To do » Up to and including the line with "elimination or merger.", please reproduce the lines below exactly, beginning with the first.

===== Records supplied =====

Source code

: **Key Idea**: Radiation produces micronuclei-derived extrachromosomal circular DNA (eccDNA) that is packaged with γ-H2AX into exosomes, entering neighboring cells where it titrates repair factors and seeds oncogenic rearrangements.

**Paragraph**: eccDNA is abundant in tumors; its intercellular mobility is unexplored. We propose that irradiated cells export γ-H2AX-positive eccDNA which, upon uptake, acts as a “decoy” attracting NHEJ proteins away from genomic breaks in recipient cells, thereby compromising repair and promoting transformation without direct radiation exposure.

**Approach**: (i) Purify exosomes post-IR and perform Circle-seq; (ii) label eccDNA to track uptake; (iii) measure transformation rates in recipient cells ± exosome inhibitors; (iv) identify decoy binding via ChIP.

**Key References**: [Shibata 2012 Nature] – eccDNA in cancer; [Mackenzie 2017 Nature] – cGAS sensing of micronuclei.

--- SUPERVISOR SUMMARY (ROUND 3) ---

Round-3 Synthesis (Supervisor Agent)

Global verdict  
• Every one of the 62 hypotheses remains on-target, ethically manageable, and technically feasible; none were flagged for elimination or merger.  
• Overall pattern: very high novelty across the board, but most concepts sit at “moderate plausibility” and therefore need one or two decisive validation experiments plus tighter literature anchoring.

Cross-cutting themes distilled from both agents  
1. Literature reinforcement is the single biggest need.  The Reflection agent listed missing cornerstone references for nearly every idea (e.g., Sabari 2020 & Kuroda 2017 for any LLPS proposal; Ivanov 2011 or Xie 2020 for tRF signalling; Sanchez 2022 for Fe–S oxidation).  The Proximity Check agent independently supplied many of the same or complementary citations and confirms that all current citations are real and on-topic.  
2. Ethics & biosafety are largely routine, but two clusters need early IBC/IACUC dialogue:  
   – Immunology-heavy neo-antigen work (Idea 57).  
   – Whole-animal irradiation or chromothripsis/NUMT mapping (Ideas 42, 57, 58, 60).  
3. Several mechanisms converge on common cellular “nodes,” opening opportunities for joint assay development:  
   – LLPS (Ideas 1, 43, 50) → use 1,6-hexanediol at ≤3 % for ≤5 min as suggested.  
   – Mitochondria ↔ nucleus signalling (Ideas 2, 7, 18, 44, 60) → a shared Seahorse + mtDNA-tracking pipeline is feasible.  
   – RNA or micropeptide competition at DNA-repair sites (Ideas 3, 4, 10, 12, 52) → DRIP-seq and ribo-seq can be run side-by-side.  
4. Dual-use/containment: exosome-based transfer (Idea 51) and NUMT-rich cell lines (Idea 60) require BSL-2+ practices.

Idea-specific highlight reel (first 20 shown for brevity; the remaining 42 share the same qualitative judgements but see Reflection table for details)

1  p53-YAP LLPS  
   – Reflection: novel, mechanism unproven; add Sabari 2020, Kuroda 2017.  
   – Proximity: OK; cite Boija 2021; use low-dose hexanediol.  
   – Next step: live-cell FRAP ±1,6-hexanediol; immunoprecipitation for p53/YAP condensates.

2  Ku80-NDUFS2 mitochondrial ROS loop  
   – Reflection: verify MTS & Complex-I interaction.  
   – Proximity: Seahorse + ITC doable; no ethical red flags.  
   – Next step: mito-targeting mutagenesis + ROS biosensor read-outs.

=====

Solution for this exercise »
Source code

: **Key Idea**: Radiation produces micronuclei-derived extrachromosomal circular DNA (eccDNA) that is packaged with γ-H2AX into exosomes, entering neighboring cells where it titrates repair factors and seeds oncogenic rearrangements.

**Paragraph**: eccDNA is abundant in tumors; its intercellular mobility is unexplored. We propose that irradiated cells export γ-H2AX-positive eccDNA which, upon uptake, acts as a “decoy” attracting NHEJ proteins away from genomic breaks in recipient cells, thereby compromising repair and promoting transformation without direct radiation exposure.

**Approach**: (i) Purify exosomes post-IR and perform Circle-seq; (ii) label eccDNA to track uptake; (iii) measure transformation rates in recipient cells ± exosome inhibitors; (iv) identify decoy binding via ChIP.

**Key References**: [Shibata 2012 Nature] – eccDNA in cancer; [Mackenzie 2017 Nature] – cGAS sensing of micronuclei.

--- SUPERVISOR SUMMARY (ROUND 3) ---

Round-3 Synthesis (Supervisor Agent)

Global verdict  
• Every one of the 62 hypotheses remains on-target, ethically manageable, and technically feasible; none were flagged for elimination or merger.  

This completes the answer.